Description of the task:
The word "Mürzzuschlag" marks the lines to find; copy every such line from the data below.

Dataset entries:
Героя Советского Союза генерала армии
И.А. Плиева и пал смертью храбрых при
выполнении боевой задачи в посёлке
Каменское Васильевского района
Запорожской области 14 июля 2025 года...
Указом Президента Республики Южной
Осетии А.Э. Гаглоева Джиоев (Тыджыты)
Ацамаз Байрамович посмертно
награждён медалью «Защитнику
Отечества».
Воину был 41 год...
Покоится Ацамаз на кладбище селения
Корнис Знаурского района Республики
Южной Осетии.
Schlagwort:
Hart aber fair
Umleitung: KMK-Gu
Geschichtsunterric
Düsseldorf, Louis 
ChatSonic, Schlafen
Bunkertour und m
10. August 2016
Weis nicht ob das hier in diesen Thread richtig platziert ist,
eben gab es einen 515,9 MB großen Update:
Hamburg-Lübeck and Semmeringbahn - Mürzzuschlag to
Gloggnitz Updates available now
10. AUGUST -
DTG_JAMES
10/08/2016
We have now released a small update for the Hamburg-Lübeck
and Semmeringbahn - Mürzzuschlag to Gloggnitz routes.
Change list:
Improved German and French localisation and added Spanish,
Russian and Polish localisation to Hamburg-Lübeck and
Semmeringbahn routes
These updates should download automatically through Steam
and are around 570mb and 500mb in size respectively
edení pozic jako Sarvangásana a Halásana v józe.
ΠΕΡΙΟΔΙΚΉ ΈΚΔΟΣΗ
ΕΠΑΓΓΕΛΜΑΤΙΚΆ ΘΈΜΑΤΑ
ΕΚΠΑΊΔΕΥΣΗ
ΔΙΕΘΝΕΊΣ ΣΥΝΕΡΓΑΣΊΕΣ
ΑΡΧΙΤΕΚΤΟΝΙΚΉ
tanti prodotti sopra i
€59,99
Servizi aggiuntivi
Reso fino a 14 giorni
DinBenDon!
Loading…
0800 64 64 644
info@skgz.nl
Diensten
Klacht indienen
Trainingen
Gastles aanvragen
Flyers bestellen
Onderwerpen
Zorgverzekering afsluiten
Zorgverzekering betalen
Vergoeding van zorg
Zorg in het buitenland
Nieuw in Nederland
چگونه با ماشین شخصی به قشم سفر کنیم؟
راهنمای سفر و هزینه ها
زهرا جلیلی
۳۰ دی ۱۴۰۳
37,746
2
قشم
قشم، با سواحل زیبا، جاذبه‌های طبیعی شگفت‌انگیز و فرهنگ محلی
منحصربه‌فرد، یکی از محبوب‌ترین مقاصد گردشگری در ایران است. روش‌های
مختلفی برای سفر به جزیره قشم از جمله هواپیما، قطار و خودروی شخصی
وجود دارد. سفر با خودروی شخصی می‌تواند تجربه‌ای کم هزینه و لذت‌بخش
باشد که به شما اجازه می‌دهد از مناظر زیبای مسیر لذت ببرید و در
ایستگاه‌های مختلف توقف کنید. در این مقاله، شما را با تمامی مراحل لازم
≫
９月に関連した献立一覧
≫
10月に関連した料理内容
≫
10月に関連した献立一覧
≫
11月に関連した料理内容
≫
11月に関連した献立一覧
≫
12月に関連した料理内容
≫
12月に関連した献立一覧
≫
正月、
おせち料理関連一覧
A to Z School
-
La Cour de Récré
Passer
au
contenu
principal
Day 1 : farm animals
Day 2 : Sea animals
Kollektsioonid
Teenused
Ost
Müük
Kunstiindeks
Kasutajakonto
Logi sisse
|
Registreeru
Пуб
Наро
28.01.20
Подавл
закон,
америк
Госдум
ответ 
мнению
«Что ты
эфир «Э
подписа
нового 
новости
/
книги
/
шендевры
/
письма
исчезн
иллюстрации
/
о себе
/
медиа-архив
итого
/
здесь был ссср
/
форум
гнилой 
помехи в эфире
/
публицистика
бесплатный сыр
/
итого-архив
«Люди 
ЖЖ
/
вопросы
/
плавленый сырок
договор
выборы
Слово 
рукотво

Your solution:
Hamburg-Lübeck and Semmeringbahn - Mürzzuschlag to
and Semmeringbahn - Mürzzuschlag to Gloggnitz routes.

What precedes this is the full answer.